→ **EXERCISE INSTRUCTIONS**: Write out again, exactly as they stand, the line that includes "требованием, содержащимся в" and all remaining lines of the entries.

[Extracted records]
......

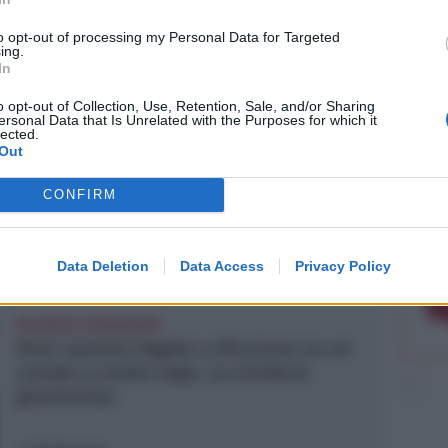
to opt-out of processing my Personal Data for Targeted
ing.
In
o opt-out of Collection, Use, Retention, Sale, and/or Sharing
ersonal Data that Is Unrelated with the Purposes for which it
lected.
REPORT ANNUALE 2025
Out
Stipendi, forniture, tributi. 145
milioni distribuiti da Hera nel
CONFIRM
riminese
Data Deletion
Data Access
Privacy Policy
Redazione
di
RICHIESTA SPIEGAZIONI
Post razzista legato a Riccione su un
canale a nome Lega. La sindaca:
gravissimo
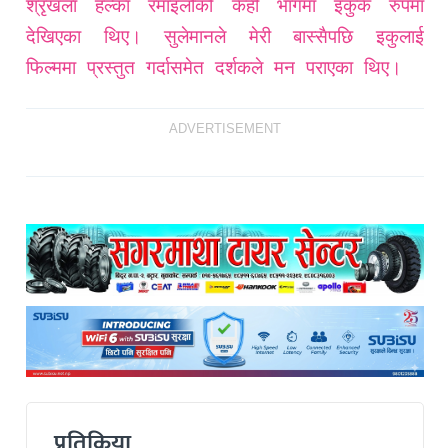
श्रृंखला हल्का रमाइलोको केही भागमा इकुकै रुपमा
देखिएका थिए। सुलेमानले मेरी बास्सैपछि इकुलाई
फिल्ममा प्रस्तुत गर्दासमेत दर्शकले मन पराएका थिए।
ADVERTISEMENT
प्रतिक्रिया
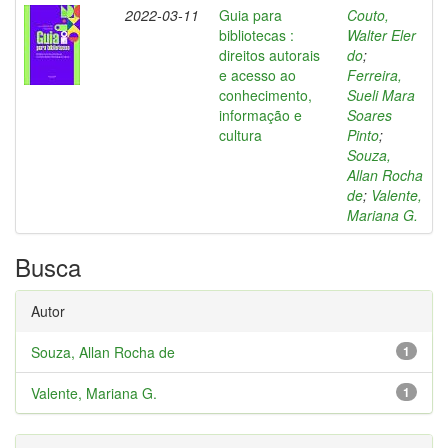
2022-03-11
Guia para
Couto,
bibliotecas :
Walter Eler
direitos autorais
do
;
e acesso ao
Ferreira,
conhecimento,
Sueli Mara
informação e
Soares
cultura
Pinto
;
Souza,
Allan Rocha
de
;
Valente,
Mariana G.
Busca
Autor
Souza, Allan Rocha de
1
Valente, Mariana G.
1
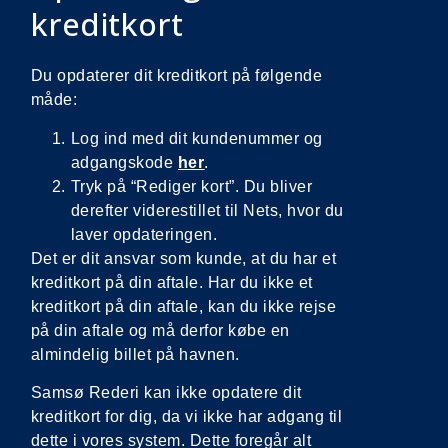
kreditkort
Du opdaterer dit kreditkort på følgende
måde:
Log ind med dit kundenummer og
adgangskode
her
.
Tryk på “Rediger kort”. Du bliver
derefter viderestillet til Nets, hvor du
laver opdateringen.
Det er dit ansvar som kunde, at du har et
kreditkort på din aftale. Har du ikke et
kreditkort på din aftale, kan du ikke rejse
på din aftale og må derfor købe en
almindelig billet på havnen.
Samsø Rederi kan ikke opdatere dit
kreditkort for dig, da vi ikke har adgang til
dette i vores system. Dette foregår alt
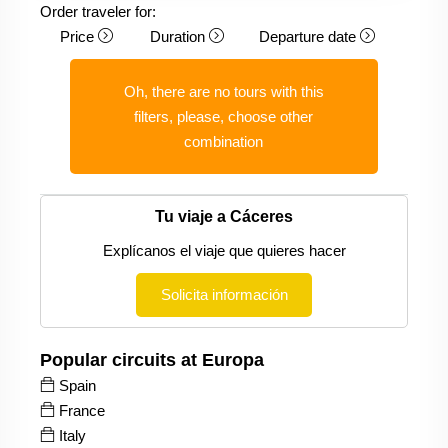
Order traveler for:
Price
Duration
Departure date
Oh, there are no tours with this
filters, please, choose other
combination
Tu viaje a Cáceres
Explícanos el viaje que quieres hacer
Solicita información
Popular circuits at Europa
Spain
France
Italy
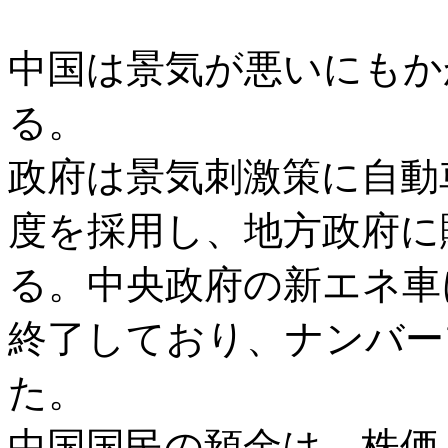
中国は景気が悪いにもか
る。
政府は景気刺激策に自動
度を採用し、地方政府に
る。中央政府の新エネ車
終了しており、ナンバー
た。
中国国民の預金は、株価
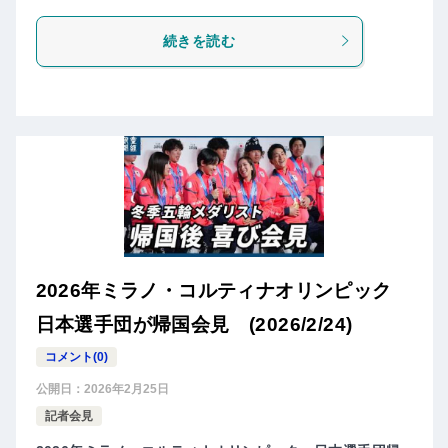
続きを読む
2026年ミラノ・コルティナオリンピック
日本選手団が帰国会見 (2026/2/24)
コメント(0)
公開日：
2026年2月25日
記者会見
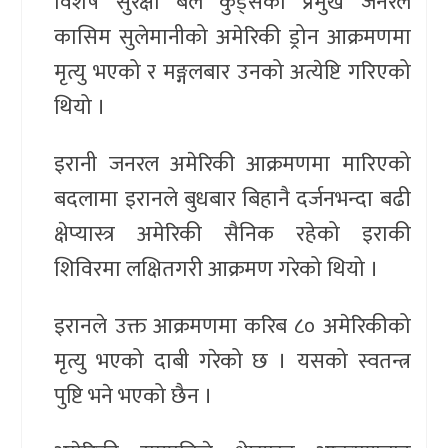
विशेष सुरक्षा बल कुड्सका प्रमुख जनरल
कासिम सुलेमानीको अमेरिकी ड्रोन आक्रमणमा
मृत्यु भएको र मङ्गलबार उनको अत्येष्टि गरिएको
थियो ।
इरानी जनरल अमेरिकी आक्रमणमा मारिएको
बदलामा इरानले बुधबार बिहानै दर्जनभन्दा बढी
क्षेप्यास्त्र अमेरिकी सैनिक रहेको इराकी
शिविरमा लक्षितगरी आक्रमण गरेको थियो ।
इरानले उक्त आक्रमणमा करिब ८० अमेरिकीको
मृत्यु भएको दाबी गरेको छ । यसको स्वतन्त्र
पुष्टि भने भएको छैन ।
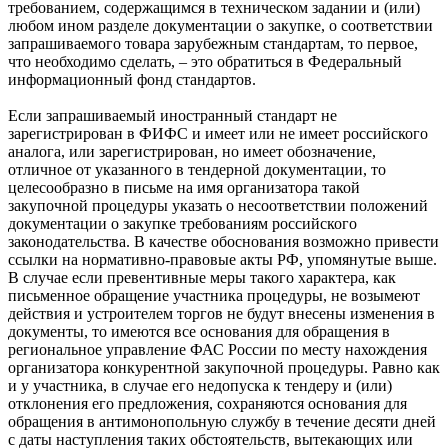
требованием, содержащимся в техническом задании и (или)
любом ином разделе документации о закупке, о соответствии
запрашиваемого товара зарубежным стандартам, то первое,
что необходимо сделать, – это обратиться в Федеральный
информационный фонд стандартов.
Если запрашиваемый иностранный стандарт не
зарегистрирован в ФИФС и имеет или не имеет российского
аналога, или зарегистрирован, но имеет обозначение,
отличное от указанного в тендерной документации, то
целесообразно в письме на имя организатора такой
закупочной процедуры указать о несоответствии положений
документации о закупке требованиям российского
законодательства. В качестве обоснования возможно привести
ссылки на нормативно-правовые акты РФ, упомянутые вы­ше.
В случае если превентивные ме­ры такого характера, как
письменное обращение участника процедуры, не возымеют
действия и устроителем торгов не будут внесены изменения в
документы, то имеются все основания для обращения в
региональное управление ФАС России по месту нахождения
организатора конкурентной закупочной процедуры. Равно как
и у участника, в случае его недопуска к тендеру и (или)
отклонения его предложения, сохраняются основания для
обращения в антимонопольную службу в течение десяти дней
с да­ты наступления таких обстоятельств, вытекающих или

......

→ **ANSWER TO THIS TASK**:
требованием, содержащимся в техническом задании и (или)
любом ином разделе документации о закупке, о соответствии
запрашиваемого товара зарубежным стандартам, то первое,
что необходимо сделать, – это обратиться в Федеральный
информационный фонд стандартов.
Если запрашиваемый иностранный стандарт не
зарегистрирован в ФИФС и имеет или не имеет российского
аналога, или зарегистрирован, но имеет обозначение,
отличное от указанного в тендерной документации, то
целесообразно в письме на имя организатора такой
закупочной процедуры указать о несоответствии положений
документации о закупке требованиям российского
законодательства. В качестве обоснования возможно привести
ссылки на нормативно-правовые акты РФ, упомянутые вы­ше.
В случае если превентивные ме­ры такого характера, как
письменное обращение участника процедуры, не возымеют
действия и устроителем торгов не будут внесены изменения в
документы, то имеются все основания для обращения в
региональное управление ФАС России по месту нахождения
организатора конкурентной закупочной процедуры. Равно как
и у участника, в случае его недопуска к тендеру и (или)
отклонения его предложения, сохраняются основания для
обращения в антимонопольную службу в течение десяти дней
с да­ты наступления таких обстоятельств, вытекающих или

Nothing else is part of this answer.